As the tube heats up the glass and metal pins expand and if they expand at different rates the seal between them will open up allowing air to enter the tube. Having the pins come through the glass was a real technological achievement and significantly simplified the manufacturing process.
A closer examination of the tube (see picture at the beginning of this article) reveals that there are actually two amplifier sections within the glass envelope – the 12AX7 is twin triode and each section has its own cathode, grid and anode. Only the anodes can be seen though because the anode shrouds the grid, cathode and heater, which are situated within it. The alphanumeric name printed on the side of glass envelope, ’12AX7′ is not just a model number, it contains quite a bit of information about the tube. The ’12′ indicates that the heater (the part that glows orange when the tube is powered up) requires 12 volts to operate; the ‘A’ indicates the tube is an amplifying component; the ‘X’ identifies the tube’s electrical characteristics, that is the gain factor, plate (anode) resistance, etc; and the ’7′ the number of active pins.

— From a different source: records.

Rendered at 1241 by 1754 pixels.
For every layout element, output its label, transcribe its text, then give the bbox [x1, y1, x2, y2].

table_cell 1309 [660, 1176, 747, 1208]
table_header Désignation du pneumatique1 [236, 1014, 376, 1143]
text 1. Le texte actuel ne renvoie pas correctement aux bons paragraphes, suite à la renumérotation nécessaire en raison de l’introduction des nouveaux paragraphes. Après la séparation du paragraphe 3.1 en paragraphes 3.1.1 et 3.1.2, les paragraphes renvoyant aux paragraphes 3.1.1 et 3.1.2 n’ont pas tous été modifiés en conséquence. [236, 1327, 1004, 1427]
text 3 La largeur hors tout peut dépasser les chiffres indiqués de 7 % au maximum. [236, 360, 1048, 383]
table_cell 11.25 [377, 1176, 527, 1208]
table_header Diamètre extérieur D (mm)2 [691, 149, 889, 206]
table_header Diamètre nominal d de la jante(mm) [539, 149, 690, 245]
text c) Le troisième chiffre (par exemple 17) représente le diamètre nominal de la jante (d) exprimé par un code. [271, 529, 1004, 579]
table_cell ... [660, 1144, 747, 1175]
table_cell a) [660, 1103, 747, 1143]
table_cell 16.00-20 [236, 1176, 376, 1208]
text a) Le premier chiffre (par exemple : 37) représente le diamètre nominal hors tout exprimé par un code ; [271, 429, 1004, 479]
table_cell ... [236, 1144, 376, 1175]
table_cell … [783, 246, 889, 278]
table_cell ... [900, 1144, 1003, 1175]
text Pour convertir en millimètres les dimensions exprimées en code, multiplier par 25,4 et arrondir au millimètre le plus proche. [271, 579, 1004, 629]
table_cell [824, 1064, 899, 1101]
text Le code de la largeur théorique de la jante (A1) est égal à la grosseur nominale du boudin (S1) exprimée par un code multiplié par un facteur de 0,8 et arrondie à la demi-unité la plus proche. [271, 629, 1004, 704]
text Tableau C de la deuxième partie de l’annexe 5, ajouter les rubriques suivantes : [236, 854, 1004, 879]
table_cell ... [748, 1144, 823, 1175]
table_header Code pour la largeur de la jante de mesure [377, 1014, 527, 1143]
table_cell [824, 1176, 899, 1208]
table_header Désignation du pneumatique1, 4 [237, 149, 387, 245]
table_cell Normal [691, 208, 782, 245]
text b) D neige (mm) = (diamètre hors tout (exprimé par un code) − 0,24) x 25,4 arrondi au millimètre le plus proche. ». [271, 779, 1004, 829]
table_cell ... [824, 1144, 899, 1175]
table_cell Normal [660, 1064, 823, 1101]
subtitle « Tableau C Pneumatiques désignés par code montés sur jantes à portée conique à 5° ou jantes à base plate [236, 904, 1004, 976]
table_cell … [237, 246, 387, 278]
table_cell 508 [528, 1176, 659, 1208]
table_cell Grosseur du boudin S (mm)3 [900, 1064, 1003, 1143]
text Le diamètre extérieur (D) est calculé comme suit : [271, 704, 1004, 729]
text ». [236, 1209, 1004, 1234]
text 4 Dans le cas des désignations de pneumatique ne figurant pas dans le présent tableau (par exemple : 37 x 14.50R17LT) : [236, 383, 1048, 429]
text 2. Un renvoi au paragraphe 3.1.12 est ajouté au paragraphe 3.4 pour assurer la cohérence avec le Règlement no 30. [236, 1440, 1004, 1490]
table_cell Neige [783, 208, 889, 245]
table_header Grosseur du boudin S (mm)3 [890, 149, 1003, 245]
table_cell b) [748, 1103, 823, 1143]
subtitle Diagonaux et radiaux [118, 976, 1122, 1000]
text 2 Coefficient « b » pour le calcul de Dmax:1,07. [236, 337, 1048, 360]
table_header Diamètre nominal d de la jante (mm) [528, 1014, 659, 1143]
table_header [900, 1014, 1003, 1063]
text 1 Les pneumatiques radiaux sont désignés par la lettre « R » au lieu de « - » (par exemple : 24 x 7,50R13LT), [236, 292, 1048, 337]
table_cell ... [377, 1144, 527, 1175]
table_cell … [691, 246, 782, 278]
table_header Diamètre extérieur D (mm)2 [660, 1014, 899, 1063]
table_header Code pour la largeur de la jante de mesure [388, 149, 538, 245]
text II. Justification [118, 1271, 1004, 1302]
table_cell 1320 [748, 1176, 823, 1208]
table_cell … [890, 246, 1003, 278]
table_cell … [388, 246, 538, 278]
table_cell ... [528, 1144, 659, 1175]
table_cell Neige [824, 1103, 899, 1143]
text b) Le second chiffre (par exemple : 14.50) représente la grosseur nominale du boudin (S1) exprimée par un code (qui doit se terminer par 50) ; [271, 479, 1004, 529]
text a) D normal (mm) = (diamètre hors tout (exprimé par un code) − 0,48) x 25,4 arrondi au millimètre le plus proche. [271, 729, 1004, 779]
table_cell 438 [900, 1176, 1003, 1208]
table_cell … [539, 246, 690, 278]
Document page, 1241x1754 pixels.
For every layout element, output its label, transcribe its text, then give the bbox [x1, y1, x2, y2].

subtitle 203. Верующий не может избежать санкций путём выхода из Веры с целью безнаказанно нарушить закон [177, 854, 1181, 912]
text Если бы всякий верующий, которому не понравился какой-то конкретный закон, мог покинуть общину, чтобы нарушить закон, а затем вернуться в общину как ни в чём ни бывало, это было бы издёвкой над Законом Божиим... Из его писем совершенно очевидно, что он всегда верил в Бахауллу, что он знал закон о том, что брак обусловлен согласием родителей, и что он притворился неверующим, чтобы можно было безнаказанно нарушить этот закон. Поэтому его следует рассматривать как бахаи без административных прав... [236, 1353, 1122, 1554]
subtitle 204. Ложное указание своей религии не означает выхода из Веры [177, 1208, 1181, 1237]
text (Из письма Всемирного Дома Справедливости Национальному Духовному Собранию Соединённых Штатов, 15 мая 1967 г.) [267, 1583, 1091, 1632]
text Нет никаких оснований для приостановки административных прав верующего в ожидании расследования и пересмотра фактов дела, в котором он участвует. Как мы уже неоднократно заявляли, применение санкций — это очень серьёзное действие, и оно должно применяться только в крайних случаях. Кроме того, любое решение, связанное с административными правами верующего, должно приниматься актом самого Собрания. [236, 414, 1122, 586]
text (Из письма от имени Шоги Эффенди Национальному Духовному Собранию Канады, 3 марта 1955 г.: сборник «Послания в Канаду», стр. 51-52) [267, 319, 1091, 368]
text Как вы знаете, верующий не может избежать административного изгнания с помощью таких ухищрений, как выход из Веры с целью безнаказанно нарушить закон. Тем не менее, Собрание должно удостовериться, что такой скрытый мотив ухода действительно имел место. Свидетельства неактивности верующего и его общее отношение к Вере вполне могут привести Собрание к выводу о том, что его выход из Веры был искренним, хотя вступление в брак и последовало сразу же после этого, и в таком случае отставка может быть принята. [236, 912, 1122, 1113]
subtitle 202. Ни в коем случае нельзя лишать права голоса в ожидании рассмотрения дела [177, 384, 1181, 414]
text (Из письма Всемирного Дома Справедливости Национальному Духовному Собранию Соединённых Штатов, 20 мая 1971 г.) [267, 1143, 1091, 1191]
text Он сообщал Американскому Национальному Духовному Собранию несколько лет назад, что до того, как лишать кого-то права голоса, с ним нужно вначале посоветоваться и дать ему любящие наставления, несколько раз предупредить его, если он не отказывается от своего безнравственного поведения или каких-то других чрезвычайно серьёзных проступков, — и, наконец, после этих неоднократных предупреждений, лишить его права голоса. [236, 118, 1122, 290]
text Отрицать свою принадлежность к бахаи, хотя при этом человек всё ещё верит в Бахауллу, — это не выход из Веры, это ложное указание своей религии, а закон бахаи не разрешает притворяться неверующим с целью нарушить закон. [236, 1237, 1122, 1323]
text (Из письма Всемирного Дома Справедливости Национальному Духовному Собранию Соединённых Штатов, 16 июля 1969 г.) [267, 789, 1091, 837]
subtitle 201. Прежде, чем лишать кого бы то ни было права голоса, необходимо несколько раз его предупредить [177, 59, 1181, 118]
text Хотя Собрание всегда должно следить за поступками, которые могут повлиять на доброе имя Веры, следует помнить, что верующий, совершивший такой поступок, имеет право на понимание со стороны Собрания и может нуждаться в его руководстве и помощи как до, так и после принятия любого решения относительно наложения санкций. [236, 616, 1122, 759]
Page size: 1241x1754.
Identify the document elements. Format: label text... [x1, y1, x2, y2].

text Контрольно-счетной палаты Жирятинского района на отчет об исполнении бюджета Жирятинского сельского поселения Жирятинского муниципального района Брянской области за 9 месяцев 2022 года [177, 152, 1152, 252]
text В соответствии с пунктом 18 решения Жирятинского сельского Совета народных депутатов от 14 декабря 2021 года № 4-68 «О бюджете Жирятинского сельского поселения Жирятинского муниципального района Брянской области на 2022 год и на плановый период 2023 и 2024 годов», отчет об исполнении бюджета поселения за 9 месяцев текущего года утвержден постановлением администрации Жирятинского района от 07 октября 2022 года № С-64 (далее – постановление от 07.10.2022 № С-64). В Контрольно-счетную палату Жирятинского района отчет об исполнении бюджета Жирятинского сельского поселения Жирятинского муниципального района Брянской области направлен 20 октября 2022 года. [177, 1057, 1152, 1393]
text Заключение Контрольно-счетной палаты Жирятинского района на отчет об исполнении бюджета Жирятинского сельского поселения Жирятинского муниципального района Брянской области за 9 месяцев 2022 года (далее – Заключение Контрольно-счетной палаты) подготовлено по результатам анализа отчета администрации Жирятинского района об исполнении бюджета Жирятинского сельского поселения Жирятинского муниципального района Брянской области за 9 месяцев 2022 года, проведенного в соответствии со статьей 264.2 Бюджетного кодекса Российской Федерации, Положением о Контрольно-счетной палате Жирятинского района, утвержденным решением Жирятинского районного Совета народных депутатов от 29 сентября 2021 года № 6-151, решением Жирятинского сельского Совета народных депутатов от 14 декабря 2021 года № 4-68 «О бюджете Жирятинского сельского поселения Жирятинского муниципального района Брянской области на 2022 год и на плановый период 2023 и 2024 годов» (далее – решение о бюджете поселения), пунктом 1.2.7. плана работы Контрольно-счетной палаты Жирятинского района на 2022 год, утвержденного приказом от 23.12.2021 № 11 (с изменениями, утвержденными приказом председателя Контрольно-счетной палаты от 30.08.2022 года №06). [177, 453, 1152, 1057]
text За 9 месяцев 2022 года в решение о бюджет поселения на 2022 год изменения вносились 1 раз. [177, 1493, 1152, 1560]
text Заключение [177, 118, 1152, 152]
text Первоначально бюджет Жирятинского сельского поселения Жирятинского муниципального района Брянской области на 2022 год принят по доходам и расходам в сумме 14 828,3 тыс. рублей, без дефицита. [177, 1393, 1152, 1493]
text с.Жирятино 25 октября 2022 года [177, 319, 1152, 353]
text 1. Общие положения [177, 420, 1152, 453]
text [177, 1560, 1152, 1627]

Early versions of the 12AX7 the heater could only operate in parallel filament circuits (tube guitar amps run the heaters in parallel anyway) however the 12AX7A operates in series or parallel filament circuits. Also, 12AX7s manufactured after the mid 1950’s feature improved construction with the helically wound heater invented by Sylvania by Gehrke, Huntington, and Granger. Their patent (US2677782-A 2,867,032) highlights longer tube life as major benefit of the invention, however the helical heater also minimises AC heater supply noise in the tube’s output.